Thursday 17 December 2015

Hard-core Teaching: Miranda Legg of CAES Won Teaching Excellence Award

Miranda Legg, Senior Lecturer in the Centre for Applied English Studies (CAES), this year received a Teaching Excellence Award from the University, an honour that recognises not only her teaching ability but also the considerable challenge she took on in designing the Core University English programme for the new four-year undergraduate curriculum.

Language proficiency is one of the key goals of the new curriculum, under which students have to complete double the number of English-language learning hours as before. Students need to spend 120 learning hours studying the first-year Core University English, and another 120 hours in their second or third year studying English in their discipline.

However, because students now enter HKU with one less year at secondary school and are also required to take Common Core courses alongside students from different disciplines, Ms Legg had her work cut out for her. She not only had to increase the quantity of material to be taught but also had to adapt the content to the needs of students studying the new curriculum.

“The students have diverse abilities and interests and we have to make sure they can function in both writing and speaking in the Common Core,” said Ms Legg, who believes the variety in ability is the result of the University admitting more students from beyond the elite schools and not a fall in standards (an oft-heard complaint).

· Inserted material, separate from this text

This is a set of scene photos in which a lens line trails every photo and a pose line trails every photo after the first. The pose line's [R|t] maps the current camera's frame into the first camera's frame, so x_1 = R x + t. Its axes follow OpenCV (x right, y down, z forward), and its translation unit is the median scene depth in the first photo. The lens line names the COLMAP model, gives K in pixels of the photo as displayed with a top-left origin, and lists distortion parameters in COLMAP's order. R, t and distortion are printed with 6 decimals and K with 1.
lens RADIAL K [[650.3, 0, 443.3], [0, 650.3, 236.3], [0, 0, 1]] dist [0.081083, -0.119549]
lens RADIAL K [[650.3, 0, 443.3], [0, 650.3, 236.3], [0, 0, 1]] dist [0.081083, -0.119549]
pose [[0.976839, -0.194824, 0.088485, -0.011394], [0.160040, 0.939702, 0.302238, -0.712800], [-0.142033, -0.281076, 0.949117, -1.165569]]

“You can’t approach it as a deficit model because it’s not possible to identify everybody’s individual weaknesses. So we set standards that we want students to achieve and teach to those.”

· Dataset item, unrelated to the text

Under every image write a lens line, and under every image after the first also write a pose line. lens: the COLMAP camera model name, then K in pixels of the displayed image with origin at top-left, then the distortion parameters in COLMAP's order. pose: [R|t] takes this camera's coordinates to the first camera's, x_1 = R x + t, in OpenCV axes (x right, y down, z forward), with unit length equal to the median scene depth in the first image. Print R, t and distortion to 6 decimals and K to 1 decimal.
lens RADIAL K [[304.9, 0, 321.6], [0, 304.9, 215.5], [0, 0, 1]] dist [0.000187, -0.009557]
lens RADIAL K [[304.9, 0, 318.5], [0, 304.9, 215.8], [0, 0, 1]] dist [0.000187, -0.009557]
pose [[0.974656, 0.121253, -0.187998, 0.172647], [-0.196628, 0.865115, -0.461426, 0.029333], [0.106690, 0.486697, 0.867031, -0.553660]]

The programme covers such things as academic writing and speaking skills, citation and referencing skills and avoiding plagiarism. Ms Legg said some students did question why they needed to study a subject they thought they had seen the last of. As a result, the Centre’s teachers had to spend a lot of time explaining how the course would help students develop essential skills, all while giving them as many writing and speaking opportunities as possible.

“For the most part the students understand and value what we do. So long as they understand the rationale of the course, we get very good feedback from students,” she said.

Ms Legg began planning the Core University English programme nearly a decade ago, soon after the new curriculum was announced, and has also produced a textbook to support it (now in its second edition following feedback from staff and students). The programme is the focus of her PhD at Macquarie University, which she is close to finishing. She has also recently been promoted to chair of CAES’ Programme Co-ordinators’ Committee.

“What we do well at the centre is tailor our courses to the needs of the students. I was lucky because I had an opportunity to create something new and meaningful, with impacts into the wider curriculum,” she said. “A lot of the work we do is not very visible to the academic community at HKU, so it was nice to get recognised. There is a lot of hard work that goes on by all teachers at the Centre.”